La flexibilidad al poder
Hay mucha responsabilidad en convertirse en compradores de restaurantes ajenos… ¿No reciben quejan de los cocineros porque compraron algo que no es exacto a lo que ellos querían?, les pregunto.
La respuesta es clara: “Hay algunas, sí, pero cada vez menos. Nuestros clientes, al menos a los que les seguimos comprando, ya entienden que esto no es una fábrica, sino un mercado. Que no todo es perfecto, que no todo se puede calibrar como a ellos les gustaría. Te digo la verdad: hoy nos sentimos más del lado de las manos sucias de la tierra que del caprichito del cocinero. Está bueno buscar algo especial, pero dentro de ciertos parámetros, tenés que tener flexibilidad. Si no, no entendés nada”.

Detrás de las compras de Ocho Seis Central no sólo hay un negocio, sino una filosofía: apostar a a los mercados, a la variedad de productos, respetando e incentivando al productor; incluso, si es necesario, dándole una mano. “Más de una vez hemos comprado algo porque sabemos que, si no lo hacemos, el productor el año que viene no lo tendrá más. Si el tucumano que este año se animó a plantar tomates reliquia no los vende, entonces el año que viene cultiva otra cosa. Es así de fácil. Si convencemos a uno de que nos haga coliflores morados pero luego no le compramos, entonces deja de darnos bola. Por eso hablamos con nuestros clientes, les pedimos que nos acompañen, que compren estos productos únicos, aunque después terminen usándolos como comida del personal. Es una responsabilidad que sentimos hacia el productor”, explican.
La gestión del caos
En las puntas de cada nave se instalan ofertas improvisadas de cocina callejera, que alimentan a los muchos camioneros y puesteros que pasan la noche en el lugar. Una cocinera peruana prepara sándwiches de cerdo con huacatay y salsa criolla; una boliviana destapa grandes ollas con humeantes sopas, hoy tiene chairo y de costilla; hay ceviches, hay empanadas, hay choripanes.

A las 6 am arranca la tormenta, pero el ritmo del Mercado Central no se inmuta: los grandes camiones salen y entran, cientos de personas caminan por las naves, los changarines llevan los pesados cajones de un lado al otro en unos pesados carros de hierro y madera. El lugar es caótico, la basura (verduras rotas o en mal estado) comienza a apilarse en unos container en la calle. “Es como la Argentina: todo parece un quilombo, nadie respeta nada, pero al final, todo funciona.

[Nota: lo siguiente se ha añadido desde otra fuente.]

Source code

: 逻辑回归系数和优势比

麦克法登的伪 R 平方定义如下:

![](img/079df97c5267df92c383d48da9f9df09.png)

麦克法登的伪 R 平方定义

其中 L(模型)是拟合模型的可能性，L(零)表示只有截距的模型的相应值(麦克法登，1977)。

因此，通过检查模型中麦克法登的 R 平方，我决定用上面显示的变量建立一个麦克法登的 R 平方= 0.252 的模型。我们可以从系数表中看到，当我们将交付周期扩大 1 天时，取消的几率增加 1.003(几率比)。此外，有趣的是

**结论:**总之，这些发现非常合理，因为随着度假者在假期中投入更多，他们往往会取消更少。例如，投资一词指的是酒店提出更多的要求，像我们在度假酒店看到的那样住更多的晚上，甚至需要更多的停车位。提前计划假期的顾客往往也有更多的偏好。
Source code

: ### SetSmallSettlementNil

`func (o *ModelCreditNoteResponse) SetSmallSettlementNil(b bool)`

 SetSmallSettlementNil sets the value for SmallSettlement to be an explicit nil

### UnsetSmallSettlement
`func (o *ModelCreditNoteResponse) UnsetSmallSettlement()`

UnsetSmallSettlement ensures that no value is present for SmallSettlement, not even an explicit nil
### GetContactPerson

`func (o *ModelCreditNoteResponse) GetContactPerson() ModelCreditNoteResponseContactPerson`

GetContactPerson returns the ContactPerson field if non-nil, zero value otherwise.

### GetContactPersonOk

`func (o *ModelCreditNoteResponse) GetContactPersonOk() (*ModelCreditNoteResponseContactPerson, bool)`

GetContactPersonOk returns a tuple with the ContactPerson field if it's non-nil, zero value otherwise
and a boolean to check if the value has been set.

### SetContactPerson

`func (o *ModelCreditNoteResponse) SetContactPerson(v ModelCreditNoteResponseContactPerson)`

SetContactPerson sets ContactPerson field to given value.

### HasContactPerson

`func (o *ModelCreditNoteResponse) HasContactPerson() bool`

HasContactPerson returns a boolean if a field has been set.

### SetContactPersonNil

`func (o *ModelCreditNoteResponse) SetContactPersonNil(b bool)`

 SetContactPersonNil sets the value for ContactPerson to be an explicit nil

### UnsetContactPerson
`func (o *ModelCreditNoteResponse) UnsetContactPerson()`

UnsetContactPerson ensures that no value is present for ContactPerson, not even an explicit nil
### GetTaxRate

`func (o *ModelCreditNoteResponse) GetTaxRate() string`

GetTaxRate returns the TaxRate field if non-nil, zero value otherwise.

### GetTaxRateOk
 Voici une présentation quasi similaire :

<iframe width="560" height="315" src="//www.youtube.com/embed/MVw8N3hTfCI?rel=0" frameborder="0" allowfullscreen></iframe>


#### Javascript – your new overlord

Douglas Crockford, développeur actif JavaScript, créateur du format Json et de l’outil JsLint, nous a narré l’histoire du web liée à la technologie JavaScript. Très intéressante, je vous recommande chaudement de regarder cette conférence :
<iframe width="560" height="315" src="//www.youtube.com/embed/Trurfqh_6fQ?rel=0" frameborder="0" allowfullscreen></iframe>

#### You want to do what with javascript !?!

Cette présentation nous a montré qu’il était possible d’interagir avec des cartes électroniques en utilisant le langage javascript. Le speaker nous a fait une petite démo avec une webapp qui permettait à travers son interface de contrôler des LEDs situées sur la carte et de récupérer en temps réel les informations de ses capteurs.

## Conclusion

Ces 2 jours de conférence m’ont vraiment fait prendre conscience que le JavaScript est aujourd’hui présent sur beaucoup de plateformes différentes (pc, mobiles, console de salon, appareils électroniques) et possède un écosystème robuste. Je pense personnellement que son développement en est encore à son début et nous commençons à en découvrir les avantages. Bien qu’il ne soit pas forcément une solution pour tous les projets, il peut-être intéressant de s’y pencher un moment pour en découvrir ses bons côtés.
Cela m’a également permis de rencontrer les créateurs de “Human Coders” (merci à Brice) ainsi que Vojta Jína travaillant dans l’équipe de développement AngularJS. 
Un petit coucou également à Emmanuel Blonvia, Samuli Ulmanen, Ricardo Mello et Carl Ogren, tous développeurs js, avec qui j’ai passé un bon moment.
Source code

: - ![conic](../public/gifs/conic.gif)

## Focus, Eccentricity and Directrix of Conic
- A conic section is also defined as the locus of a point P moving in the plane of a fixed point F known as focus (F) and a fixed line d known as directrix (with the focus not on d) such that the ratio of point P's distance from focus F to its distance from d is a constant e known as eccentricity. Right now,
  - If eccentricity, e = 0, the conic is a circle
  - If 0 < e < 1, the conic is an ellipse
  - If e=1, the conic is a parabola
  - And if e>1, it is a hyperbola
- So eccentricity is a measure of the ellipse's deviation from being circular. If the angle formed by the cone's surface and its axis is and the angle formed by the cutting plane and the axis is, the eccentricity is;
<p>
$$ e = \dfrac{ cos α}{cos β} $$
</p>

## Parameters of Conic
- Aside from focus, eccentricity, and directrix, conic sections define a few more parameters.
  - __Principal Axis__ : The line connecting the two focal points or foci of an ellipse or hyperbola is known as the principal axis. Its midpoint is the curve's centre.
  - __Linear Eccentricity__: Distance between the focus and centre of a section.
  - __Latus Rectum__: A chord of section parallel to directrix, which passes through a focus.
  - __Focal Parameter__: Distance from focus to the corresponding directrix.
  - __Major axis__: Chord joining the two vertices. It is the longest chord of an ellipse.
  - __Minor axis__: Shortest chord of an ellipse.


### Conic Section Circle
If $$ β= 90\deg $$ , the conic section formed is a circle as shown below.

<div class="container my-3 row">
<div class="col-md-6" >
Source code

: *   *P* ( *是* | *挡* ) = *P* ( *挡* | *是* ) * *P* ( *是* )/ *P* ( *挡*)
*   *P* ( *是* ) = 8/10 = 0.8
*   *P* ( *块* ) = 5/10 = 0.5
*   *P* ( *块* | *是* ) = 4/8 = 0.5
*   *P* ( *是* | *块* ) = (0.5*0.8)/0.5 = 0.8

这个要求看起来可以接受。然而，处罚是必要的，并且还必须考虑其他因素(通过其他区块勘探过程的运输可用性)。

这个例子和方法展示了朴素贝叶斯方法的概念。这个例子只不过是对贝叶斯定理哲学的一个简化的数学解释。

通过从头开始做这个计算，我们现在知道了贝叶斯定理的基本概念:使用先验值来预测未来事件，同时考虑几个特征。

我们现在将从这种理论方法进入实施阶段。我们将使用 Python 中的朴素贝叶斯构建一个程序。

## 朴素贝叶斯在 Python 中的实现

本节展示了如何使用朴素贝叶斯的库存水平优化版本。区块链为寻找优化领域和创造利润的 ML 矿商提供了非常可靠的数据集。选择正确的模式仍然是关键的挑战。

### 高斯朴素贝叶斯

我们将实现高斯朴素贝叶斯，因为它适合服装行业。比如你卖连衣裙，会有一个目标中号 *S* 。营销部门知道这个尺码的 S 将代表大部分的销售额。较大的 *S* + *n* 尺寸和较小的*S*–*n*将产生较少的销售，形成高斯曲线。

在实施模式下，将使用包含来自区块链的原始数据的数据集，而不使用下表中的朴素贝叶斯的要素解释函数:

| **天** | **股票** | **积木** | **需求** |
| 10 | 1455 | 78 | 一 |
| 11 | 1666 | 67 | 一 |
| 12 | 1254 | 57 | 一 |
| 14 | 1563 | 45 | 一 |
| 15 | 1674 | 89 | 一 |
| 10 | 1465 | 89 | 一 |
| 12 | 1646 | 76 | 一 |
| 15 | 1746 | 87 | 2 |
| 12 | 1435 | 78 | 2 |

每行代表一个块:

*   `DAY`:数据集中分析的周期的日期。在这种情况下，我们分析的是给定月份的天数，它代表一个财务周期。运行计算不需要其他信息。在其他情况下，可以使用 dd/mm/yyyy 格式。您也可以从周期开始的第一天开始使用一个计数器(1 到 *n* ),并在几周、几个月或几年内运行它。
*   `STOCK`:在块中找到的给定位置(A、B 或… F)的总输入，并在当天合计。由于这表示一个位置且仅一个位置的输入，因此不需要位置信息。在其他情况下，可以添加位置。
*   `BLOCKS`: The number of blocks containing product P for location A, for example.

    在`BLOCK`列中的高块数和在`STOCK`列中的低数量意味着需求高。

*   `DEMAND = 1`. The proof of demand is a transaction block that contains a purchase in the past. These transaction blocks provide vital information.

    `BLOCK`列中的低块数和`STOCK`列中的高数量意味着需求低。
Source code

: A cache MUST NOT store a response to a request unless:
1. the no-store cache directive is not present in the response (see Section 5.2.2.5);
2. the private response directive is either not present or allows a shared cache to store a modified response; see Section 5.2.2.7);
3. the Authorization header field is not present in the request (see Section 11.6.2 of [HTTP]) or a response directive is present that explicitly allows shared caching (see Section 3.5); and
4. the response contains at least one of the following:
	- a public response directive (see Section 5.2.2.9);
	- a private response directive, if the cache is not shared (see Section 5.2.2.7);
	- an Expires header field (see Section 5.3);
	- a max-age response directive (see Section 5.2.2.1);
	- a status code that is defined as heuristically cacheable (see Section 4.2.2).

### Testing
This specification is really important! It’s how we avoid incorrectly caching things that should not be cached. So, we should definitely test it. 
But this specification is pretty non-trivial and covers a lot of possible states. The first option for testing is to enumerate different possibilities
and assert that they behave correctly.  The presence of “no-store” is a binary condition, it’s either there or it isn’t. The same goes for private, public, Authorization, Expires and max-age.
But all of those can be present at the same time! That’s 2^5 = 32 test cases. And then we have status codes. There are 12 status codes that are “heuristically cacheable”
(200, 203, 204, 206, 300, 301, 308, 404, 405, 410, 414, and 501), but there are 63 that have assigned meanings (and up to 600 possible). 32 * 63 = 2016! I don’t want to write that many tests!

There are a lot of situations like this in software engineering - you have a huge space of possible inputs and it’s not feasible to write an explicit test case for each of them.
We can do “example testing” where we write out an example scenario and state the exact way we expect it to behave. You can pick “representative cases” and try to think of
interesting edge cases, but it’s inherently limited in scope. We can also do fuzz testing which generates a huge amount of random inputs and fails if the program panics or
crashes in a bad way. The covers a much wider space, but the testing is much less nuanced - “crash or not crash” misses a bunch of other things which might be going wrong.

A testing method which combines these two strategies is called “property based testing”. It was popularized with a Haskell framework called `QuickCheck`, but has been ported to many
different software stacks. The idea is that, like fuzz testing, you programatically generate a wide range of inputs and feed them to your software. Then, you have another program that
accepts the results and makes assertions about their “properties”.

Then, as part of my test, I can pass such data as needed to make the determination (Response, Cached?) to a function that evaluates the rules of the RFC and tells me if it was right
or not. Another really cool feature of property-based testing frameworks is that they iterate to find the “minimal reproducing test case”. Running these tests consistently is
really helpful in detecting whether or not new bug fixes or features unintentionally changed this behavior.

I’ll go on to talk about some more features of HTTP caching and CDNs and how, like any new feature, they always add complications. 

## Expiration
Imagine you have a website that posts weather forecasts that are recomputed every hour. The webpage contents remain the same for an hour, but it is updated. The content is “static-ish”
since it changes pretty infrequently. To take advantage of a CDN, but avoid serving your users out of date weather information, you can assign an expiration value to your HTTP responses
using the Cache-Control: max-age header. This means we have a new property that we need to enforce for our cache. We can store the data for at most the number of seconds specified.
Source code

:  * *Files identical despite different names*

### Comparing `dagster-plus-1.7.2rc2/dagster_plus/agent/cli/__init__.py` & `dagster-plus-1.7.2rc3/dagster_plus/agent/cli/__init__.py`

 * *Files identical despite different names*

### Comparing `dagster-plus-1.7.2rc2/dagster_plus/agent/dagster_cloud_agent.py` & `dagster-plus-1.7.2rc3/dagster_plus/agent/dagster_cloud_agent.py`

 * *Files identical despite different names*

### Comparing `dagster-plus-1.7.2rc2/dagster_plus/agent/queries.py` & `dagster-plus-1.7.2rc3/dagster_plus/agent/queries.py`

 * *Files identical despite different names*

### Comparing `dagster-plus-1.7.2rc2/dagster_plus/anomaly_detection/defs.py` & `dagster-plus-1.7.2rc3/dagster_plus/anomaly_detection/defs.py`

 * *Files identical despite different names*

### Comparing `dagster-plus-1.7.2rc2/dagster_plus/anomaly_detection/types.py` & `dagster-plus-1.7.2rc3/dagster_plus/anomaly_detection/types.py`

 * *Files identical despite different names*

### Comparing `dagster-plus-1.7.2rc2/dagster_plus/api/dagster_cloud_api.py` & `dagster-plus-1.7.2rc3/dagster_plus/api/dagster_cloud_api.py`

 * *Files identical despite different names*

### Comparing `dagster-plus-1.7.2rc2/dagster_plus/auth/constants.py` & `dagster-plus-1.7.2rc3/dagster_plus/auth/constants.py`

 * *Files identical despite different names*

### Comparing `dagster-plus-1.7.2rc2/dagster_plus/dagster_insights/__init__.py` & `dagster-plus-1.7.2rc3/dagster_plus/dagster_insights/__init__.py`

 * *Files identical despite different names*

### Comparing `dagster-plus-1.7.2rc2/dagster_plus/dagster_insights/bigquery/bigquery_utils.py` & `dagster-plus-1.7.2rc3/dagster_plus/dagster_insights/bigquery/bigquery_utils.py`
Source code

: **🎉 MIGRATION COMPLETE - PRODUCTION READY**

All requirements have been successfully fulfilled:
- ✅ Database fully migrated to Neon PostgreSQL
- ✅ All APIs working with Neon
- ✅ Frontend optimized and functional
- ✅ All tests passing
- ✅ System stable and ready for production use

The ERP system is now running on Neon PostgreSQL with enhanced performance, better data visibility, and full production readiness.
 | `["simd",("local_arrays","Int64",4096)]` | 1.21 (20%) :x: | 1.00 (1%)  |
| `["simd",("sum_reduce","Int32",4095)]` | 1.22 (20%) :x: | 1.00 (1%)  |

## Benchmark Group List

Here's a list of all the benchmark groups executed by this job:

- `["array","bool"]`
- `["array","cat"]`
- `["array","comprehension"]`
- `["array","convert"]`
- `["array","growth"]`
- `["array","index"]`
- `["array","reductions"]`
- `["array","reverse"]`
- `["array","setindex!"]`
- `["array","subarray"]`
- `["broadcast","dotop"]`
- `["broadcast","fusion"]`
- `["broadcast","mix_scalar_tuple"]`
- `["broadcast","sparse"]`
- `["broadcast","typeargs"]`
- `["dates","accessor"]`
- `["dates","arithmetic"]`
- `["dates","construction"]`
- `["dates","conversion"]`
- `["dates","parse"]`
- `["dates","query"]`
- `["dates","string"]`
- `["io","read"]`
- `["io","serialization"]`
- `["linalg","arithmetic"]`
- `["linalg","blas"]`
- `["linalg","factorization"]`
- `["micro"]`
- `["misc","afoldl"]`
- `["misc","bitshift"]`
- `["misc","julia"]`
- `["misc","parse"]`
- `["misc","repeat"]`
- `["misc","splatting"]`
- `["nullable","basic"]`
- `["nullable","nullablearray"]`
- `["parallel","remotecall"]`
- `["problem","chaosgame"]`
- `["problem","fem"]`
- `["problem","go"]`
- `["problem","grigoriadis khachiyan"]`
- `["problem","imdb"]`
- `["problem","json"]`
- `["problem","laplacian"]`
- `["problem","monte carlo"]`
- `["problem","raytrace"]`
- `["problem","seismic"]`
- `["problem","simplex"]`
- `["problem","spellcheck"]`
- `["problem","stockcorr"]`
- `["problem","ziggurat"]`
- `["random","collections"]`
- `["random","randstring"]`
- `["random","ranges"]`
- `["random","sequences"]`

Hay como una complicidad entre todos que es muy loca”, dice Pablo.
A las 8.30 llega el flete a buscar las compras de Ocho Seis Central. Los changarines ya hicieron su trabajo y todo está acomodado en uno de los costados de la nave 5, para cargarse en el camión. De aquí la mercadería irá a un depósito y a lo largo del día se distribuirá en los distintos restaurantes. Facundo y Pablo beben un café, hacen cuentas, tachan pedidos. Deja de llover, se ve un rayo de sol, el día recién está comenzando.